▸ **Exercise directions**
Return every record exactly. Omit nothing.

####################

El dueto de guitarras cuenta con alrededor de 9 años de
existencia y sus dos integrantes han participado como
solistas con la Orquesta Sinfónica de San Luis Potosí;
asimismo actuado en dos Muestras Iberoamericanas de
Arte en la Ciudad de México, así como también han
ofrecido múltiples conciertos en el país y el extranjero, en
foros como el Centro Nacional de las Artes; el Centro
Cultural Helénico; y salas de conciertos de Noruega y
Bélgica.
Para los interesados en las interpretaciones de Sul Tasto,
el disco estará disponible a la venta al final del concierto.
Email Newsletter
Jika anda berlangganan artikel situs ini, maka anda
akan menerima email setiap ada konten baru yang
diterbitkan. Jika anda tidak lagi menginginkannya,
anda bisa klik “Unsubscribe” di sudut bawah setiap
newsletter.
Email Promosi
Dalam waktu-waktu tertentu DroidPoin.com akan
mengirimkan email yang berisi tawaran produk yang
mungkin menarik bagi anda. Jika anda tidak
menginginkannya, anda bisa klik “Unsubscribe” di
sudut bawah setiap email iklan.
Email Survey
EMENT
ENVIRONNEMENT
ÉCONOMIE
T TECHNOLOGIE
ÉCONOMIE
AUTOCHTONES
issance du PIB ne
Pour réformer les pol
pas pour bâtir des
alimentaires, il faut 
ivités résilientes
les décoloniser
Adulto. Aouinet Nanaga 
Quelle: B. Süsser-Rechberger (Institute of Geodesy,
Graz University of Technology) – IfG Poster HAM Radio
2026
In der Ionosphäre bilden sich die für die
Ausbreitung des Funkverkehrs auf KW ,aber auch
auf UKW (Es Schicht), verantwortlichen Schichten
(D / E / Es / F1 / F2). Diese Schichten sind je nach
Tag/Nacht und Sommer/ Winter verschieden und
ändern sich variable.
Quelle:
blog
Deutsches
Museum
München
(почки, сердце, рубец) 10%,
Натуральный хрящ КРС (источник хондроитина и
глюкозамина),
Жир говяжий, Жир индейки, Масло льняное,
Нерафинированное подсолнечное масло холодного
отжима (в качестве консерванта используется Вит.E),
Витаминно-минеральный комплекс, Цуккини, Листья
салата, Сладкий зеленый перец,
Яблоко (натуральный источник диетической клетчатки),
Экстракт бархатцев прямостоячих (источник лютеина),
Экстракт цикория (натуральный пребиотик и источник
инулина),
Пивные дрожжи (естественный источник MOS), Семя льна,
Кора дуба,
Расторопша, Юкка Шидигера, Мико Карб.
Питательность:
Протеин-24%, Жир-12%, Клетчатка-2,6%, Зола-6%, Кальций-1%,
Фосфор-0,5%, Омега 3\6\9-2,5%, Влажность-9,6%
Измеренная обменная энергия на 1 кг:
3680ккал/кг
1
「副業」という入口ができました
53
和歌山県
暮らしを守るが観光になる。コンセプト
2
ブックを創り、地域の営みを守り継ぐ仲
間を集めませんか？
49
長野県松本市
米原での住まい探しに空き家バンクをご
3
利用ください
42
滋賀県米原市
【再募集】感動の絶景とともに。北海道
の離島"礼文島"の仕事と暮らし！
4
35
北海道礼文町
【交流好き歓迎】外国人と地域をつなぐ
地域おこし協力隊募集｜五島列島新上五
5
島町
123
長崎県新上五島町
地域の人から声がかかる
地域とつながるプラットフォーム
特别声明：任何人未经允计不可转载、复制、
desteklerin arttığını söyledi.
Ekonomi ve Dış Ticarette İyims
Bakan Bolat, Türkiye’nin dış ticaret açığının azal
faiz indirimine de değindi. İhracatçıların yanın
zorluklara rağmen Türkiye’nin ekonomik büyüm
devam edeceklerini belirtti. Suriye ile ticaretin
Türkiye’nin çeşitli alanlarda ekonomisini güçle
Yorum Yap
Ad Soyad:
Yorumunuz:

####################

▸ **Response below**
El dueto de guitarras cuenta con alrededor de 9 años de
existencia y sus dos integrantes han participado como
solistas con la Orquesta Sinfónica de San Luis Potosí;
asimismo actuado en dos Muestras Iberoamericanas de
Arte en la Ciudad de México, así como también han
ofrecido múltiples conciertos en el país y el extranjero, en
foros como el Centro Nacional de las Artes; el Centro
Cultural Helénico; y salas de conciertos de Noruega y
Bélgica.
Para los interesados en las interpretaciones de Sul Tasto,
el disco estará disponible a la venta al final del concierto.
Email Newsletter
Jika anda berlangganan artikel situs ini, maka anda
akan menerima email setiap ada konten baru yang
diterbitkan. Jika anda tidak lagi menginginkannya,
anda bisa klik “Unsubscribe” di sudut bawah setiap
newsletter.
Email Promosi
Dalam waktu-waktu tertentu DroidPoin.com akan
mengirimkan email yang berisi tawaran produk yang
mungkin menarik bagi anda. Jika anda tidak
menginginkannya, anda bisa klik “Unsubscribe” di
sudut bawah setiap email iklan.
Email Survey
EMENT
ENVIRONNEMENT
ÉCONOMIE
T TECHNOLOGIE
ÉCONOMIE
AUTOCHTONES
issance du PIB ne
Pour réformer les pol
pas pour bâtir des
alimentaires, il faut 
ivités résilientes
les décoloniser
Adulto. Aouinet Nanaga 
Quelle: B. Süsser-Rechberger (Institute of Geodesy,
Graz University of Technology) – IfG Poster HAM Radio
2026
In der Ionosphäre bilden sich die für die
Ausbreitung des Funkverkehrs auf KW ,aber auch
auf UKW (Es Schicht), verantwortlichen Schichten
(D / E / Es / F1 / F2). Diese Schichten sind je nach
Tag/Nacht und Sommer/ Winter verschieden und
ändern sich variable.
Quelle:
blog
Deutsches
Museum
München
(почки, сердце, рубец) 10%,
Натуральный хрящ КРС (источник хондроитина и
глюкозамина),
Жир говяжий, Жир индейки, Масло льняное,
Нерафинированное подсолнечное масло холодного
отжима (в качестве консерванта используется Вит.E),
Витаминно-минеральный комплекс, Цуккини, Листья
салата, Сладкий зеленый перец,
Яблоко (натуральный источник диетической клетчатки),
Экстракт бархатцев прямостоячих (источник лютеина),
Экстракт цикория (натуральный пребиотик и источник
инулина),
Пивные дрожжи (естественный источник MOS), Семя льна,
Кора дуба,
Расторопша, Юкка Шидигера, Мико Карб.
Питательность:
Протеин-24%, Жир-12%, Клетчатка-2,6%, Зола-6%, Кальций-1%,
Фосфор-0,5%, Омега 3\6\9-2,5%, Влажность-9,6%
Измеренная обменная энергия на 1 кг:
3680ккал/кг
1
「副業」という入口ができました
53
和歌山県
暮らしを守るが観光になる。コンセプト
2
ブックを創り、地域の営みを守り継ぐ仲
間を集めませんか？
49
長野県松本市
米原での住まい探しに空き家バンクをご
3
利用ください
42
滋賀県米原市
【再募集】感動の絶景とともに。北海道
の離島"礼文島"の仕事と暮らし！
4
35
北海道礼文町
【交流好き歓迎】外国人と地域をつなぐ
地域おこし協力隊募集｜五島列島新上五
5
島町
123
長崎県新上五島町
地域の人から声がかかる
地域とつながるプラットフォーム
特别声明：任何人未经允计不可转载、复制、
desteklerin arttığını söyledi.
Ekonomi ve Dış Ticarette İyims
Bakan Bolat, Türkiye’nin dış ticaret açığının azal
faiz indirimine de değindi. İhracatçıların yanın
zorluklara rağmen Türkiye’nin ekonomik büyüm
devam edeceklerini belirtti. Suriye ile ticaretin
Türkiye’nin çeşitli alanlarda ekonomisini güçle
Yorum Yap
Ad Soyad:
Yorumunuz:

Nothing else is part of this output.